For security reason I've to put 0 for the TCP IP.
Upon interpreting the error code from this documentation: https://docs.aws.amazon.com/systems-manager/latest/userguide/ssm-cli.html
It says the following:
Indicates whether the node is able to reach the service endpoints for Systems Manager on TCP port 443. A failed test indicates connectivity issues to https://ssm.region.amazonaws.com depending on the AWS Region where the node is located. Connectivity issues can be caused by the VPC configuration including security groups, network access control lists, route tables, or OS firewalls and proxies.
If someone could suggest or point me to a direction to resolve this that would be much appreciated since I've hit a dead wall.

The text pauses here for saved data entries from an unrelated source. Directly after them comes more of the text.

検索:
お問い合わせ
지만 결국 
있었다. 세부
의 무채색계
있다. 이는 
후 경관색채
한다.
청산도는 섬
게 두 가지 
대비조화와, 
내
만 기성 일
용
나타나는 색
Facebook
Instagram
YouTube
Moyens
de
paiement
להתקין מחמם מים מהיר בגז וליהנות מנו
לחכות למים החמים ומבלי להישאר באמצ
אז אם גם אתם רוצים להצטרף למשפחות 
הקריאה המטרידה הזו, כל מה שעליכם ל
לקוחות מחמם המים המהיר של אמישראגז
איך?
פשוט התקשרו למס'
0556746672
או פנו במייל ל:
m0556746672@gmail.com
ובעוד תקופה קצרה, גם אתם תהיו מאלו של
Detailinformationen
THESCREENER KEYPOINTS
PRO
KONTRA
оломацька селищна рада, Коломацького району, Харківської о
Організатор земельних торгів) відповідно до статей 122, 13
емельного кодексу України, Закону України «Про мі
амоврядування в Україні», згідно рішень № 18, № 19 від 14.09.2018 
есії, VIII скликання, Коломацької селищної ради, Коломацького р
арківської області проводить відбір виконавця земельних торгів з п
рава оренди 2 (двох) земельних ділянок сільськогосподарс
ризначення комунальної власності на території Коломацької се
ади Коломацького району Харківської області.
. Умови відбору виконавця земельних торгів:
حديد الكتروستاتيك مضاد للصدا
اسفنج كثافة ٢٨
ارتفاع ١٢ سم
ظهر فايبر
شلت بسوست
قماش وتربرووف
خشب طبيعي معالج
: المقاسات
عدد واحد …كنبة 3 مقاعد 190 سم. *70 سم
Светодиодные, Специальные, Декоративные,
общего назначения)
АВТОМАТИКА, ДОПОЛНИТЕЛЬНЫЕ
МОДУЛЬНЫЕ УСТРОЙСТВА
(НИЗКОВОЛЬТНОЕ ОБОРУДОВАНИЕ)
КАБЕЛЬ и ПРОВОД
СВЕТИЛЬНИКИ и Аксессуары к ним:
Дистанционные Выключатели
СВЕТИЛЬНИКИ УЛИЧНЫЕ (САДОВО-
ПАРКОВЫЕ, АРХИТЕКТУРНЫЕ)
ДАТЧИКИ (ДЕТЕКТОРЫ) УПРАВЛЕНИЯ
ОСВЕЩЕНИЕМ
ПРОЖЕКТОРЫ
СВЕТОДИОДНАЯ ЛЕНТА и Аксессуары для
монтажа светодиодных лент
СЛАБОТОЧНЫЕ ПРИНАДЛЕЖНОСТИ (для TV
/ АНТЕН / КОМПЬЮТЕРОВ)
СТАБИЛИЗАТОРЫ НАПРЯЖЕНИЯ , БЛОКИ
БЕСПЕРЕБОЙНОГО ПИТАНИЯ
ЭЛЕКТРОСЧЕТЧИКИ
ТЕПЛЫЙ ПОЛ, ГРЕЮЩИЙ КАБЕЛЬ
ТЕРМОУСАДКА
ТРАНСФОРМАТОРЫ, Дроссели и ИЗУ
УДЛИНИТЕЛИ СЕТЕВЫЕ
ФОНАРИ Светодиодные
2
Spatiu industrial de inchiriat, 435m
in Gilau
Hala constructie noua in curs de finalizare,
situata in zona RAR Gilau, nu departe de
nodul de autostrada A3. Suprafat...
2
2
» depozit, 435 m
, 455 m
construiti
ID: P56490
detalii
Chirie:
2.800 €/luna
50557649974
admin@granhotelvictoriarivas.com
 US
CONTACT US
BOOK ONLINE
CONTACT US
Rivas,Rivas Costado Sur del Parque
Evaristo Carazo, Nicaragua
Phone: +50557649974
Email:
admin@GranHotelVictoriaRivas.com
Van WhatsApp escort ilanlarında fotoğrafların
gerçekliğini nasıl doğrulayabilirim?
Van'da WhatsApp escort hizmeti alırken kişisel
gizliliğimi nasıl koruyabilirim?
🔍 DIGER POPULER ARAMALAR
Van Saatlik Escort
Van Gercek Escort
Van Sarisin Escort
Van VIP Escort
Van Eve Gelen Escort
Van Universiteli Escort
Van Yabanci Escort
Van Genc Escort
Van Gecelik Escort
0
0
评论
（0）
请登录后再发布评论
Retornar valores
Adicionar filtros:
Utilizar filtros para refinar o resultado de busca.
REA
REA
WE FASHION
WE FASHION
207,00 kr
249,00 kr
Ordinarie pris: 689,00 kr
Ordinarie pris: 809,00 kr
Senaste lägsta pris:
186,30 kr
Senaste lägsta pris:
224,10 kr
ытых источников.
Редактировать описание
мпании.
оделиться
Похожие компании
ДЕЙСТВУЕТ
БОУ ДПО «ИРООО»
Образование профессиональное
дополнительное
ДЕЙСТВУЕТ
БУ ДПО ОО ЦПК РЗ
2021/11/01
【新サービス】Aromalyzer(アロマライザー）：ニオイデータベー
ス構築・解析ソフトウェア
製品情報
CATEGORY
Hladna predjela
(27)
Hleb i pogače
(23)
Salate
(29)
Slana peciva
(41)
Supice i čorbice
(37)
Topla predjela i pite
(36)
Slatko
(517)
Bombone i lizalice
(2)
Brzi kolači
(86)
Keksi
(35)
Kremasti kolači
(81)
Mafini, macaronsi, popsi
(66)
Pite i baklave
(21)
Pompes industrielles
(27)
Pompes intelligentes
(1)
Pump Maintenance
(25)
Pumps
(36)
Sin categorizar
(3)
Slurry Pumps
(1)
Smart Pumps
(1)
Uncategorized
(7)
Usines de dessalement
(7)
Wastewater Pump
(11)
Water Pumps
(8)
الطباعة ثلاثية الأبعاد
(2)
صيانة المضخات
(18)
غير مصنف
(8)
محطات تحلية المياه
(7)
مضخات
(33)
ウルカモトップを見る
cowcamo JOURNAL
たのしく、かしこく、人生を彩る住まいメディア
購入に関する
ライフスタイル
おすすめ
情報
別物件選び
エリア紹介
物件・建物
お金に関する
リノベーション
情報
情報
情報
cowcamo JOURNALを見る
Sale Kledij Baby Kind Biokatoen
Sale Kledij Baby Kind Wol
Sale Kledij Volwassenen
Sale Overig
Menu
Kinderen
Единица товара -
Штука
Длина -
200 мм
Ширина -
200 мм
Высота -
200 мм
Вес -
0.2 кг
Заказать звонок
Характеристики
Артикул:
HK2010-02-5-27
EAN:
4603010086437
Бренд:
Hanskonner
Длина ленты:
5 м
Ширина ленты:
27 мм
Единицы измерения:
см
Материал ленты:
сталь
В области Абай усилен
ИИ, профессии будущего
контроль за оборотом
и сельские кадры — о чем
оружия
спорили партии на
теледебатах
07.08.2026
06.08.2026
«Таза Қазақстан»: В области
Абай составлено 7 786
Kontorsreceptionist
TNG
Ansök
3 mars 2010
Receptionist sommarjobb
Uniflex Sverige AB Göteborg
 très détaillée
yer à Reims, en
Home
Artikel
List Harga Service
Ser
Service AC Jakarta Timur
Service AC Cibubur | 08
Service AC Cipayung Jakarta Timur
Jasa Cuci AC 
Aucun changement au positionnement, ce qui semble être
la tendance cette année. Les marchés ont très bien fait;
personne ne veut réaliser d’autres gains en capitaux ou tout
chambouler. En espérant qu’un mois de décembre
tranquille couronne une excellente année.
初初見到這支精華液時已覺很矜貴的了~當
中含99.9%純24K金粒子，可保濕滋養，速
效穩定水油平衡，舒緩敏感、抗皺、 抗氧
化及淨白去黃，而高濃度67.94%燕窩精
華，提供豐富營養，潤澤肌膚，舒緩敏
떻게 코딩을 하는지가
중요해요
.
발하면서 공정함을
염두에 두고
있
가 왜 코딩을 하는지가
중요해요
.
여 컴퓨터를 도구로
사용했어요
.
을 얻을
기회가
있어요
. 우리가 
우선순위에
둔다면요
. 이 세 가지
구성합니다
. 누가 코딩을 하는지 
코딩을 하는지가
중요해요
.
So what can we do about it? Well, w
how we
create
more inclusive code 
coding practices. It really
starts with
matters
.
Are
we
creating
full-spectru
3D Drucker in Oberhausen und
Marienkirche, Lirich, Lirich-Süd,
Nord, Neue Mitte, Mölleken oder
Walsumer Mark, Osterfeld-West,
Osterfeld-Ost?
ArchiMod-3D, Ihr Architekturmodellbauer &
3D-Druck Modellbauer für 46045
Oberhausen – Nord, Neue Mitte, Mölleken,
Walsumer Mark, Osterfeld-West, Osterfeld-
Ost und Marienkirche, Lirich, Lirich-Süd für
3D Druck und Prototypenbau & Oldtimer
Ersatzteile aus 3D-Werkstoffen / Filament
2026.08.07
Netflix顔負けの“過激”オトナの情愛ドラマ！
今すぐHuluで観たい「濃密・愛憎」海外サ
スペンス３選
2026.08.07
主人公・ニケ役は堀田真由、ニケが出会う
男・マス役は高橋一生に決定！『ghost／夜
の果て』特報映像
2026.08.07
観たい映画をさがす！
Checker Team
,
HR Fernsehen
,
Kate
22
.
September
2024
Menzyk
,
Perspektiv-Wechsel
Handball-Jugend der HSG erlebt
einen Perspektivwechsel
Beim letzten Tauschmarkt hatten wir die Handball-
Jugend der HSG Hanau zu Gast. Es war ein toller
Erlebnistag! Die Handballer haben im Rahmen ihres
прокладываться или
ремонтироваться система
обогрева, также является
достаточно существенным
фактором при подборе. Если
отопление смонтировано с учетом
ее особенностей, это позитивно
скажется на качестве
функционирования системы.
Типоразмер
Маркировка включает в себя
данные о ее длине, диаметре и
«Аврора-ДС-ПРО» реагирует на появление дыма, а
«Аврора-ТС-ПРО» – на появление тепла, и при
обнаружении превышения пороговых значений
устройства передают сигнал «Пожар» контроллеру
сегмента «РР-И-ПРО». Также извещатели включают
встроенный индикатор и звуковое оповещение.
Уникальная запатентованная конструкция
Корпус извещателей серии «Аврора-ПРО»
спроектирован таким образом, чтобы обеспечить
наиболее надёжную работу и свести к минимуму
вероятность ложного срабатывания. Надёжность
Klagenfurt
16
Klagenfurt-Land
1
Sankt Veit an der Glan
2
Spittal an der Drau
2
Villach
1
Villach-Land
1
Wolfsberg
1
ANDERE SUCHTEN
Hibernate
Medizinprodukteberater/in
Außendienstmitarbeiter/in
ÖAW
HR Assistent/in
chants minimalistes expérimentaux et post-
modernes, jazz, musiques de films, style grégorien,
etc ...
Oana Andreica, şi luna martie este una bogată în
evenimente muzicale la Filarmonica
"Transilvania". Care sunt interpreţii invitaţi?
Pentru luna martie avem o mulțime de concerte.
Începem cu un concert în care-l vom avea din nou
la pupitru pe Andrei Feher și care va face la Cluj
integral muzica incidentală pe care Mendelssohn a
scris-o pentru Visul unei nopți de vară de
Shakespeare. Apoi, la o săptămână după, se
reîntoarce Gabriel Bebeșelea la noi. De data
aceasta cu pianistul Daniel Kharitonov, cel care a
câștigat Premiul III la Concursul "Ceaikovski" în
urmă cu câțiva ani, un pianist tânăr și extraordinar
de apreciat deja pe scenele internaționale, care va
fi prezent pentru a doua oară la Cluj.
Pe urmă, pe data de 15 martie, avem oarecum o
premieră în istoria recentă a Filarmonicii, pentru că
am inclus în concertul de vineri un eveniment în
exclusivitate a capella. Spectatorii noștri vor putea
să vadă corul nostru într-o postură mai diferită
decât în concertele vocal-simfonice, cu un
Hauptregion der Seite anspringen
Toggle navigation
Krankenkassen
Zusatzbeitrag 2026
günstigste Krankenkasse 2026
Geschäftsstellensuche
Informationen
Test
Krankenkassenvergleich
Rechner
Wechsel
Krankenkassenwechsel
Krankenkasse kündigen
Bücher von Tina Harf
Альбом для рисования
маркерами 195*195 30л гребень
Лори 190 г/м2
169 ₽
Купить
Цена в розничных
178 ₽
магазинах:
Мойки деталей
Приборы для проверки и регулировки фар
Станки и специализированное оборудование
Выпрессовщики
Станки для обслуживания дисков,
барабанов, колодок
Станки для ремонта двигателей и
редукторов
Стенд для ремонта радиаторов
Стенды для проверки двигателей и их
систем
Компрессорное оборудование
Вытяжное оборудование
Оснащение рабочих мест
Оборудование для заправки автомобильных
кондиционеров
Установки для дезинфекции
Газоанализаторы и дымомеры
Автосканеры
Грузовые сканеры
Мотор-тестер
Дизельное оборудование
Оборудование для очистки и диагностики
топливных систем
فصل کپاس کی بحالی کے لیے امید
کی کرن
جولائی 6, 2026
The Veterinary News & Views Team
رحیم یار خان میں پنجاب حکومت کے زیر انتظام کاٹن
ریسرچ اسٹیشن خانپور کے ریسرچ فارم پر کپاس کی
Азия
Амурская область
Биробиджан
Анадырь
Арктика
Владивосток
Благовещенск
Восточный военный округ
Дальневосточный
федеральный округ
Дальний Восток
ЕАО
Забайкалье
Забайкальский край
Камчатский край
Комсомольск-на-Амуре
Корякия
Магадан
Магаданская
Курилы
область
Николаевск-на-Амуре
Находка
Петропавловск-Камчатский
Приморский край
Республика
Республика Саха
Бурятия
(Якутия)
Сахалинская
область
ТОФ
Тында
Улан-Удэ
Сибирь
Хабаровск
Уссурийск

Thank you all in advance!!
Hi Riku!
For the following questions of yours, here are the answers:
First question: Yes, the private DNS is enabled for the VPC endpoint.
Second questions: Yes, the VPC DNS settings are enabled.
Third question: I need to check with Reachability Analyzer. However, before doing so, what do you think about checking with AWSSupport-TroubleshootSessionManager (https://repost.aws/articles/AR8nK-hk2aQoef9tTTE8CurQ/support-automation-workflow-saw-runbook-troubleshoot-aws-systems-manager-session-manager) ?
Thank you for your prompt response!
It should be fine to troubleshoot using "AWSSupport-TroubleshootSessionManager" but since we already know that a timeout error is occurring, there's a possibility that it might not lead to a resolution.
Hi again Riku,
Thank you again for your help. If I run Reachability Analyzer, will any of my service (EC2 instances, network, etc.) would be affected/interrupted that are running in my organization's VPC?
Thanks in advance!
Just running Reachability Analyzer will not change settings such as security groups, so other systems will not be affected.
Thank you Riku! I've finally found out where was the problem! I appreciate your help!! Once again , thanks so much!!!